## TASK TO COMPLETE:
Rewrite the records from the start through the line containing "Reading left to right, what", substituting "group" for every "category" and leaving everything else unchanged.

## DATA FOR ANALYSIS:

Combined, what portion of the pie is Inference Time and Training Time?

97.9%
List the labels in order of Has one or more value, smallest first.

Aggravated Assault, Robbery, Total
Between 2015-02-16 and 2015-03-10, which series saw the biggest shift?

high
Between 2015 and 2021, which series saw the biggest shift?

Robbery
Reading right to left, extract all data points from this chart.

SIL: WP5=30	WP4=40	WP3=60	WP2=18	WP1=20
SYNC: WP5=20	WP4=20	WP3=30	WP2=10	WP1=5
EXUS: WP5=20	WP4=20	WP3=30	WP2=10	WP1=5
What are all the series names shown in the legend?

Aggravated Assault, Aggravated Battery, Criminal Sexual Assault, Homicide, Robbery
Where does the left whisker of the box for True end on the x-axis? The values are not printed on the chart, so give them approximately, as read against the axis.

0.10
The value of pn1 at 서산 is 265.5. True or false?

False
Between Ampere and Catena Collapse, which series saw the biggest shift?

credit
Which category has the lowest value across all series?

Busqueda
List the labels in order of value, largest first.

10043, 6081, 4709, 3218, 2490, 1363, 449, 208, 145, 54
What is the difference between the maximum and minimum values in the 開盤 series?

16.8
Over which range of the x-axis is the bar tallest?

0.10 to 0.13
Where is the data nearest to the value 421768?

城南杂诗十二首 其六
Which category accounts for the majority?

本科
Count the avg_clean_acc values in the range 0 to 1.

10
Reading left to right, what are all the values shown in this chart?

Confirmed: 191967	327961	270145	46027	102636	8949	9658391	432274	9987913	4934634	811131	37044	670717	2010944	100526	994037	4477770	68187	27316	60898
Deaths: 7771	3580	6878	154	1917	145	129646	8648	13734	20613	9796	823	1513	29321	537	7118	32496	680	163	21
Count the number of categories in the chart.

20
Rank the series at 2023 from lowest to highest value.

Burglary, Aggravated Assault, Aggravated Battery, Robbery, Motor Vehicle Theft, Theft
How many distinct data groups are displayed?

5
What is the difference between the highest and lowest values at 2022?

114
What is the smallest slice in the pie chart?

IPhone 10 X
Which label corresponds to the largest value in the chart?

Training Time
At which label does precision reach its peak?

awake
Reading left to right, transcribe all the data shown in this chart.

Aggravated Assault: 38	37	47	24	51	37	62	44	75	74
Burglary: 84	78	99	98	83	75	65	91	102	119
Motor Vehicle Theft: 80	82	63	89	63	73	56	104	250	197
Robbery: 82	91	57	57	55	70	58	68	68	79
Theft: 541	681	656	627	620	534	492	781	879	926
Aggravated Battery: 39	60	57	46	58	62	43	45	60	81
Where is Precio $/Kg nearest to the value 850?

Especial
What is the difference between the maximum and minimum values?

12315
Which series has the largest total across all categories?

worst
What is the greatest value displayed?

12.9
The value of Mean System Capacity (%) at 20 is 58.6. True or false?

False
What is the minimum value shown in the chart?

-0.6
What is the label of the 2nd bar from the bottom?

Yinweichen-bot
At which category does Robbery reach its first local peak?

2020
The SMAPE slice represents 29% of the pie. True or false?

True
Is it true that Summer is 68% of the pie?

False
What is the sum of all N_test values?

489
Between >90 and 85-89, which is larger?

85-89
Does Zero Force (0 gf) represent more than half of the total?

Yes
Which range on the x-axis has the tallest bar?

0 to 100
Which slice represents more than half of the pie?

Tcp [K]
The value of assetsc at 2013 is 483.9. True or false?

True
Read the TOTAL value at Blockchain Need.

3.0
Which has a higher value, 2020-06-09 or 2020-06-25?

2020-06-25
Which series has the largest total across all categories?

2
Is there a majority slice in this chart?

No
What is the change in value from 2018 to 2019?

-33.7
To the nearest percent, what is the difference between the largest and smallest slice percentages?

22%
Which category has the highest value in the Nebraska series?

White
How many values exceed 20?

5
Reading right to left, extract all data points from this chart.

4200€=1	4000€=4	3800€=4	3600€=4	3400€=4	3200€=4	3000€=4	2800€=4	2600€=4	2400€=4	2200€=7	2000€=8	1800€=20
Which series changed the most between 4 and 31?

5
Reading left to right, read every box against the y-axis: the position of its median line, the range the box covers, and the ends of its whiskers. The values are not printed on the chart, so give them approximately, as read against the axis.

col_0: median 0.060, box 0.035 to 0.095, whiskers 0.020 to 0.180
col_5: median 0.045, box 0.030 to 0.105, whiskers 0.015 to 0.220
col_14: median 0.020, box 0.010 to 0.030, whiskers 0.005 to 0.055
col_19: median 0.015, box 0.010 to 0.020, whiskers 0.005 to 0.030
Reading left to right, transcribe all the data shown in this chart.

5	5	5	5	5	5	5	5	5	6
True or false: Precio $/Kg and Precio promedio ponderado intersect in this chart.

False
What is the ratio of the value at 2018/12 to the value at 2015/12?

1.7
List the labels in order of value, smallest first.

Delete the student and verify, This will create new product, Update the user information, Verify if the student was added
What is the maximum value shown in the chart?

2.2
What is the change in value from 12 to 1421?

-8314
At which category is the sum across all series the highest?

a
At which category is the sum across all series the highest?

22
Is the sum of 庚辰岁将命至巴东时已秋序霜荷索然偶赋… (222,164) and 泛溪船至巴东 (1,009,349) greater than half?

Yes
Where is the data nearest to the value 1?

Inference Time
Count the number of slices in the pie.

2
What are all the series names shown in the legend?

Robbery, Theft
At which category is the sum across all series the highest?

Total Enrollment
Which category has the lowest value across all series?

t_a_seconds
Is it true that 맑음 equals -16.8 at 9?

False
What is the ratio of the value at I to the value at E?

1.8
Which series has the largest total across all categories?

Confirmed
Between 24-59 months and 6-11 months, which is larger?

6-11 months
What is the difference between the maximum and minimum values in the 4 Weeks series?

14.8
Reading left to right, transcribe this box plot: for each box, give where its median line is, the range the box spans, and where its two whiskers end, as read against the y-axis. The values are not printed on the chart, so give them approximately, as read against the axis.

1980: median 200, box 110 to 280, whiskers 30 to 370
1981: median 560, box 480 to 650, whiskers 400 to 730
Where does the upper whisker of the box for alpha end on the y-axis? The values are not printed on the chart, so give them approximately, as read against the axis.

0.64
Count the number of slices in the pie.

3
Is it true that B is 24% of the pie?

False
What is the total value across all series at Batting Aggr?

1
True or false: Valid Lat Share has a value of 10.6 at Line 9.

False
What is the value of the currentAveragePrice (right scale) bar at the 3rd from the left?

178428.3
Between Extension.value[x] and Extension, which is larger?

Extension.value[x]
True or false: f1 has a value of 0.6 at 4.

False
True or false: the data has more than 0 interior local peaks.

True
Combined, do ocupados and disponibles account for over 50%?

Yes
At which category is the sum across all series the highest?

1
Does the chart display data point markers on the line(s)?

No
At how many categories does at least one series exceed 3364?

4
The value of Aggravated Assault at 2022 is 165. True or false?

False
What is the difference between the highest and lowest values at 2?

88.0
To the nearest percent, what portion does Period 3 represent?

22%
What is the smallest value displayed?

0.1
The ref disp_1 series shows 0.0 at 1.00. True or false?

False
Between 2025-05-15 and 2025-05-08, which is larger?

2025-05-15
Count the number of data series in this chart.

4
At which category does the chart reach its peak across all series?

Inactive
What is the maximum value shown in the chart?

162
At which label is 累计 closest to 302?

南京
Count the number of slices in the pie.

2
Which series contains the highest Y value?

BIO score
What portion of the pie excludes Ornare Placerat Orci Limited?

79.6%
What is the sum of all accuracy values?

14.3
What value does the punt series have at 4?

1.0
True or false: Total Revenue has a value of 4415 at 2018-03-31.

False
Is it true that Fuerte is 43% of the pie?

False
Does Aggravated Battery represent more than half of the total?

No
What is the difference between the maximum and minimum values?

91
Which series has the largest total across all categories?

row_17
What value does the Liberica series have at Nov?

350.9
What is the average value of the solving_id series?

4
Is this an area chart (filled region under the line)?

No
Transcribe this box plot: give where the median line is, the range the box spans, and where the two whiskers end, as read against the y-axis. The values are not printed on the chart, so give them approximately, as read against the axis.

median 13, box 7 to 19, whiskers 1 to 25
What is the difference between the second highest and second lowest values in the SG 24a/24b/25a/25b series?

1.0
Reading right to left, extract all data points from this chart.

## RESPONSE TO THIS TASK:
Combined, what portion of the pie is Inference Time and Training Time?

97.9%
List the labels in order of Has one or more value, smallest first.

Aggravated Assault, Robbery, Total
Between 2015-02-16 and 2015-03-10, which series saw the biggest shift?

high
Between 2015 and 2021, which series saw the biggest shift?

Robbery
Reading right to left, extract all data points from this chart.

SIL: WP5=30	WP4=40	WP3=60	WP2=18	WP1=20
SYNC: WP5=20	WP4=20	WP3=30	WP2=10	WP1=5
EXUS: WP5=20	WP4=20	WP3=30	WP2=10	WP1=5
What are all the series names shown in the legend?

Aggravated Assault, Aggravated Battery, Criminal Sexual Assault, Homicide, Robbery
Where does the left whisker of the box for True end on the x-axis? The values are not printed on the chart, so give them approximately, as read against the axis.

0.10
The value of pn1 at 서산 is 265.5. True or false?

False
Between Ampere and Catena Collapse, which series saw the biggest shift?

credit
Which group has the lowest value across all series?

Busqueda
List the labels in order of value, largest first.

10043, 6081, 4709, 3218, 2490, 1363, 449, 208, 145, 54
What is the difference between the maximum and minimum values in the 開盤 series?

16.8
Over which range of the x-axis is the bar tallest?

0.10 to 0.13
Where is the data nearest to the value 421768?

城南杂诗十二首 其六
Which group accounts for the majority?

本科
Count the avg_clean_acc values in the range 0 to 1.

10
Reading left to right, what are all the values shown in this chart?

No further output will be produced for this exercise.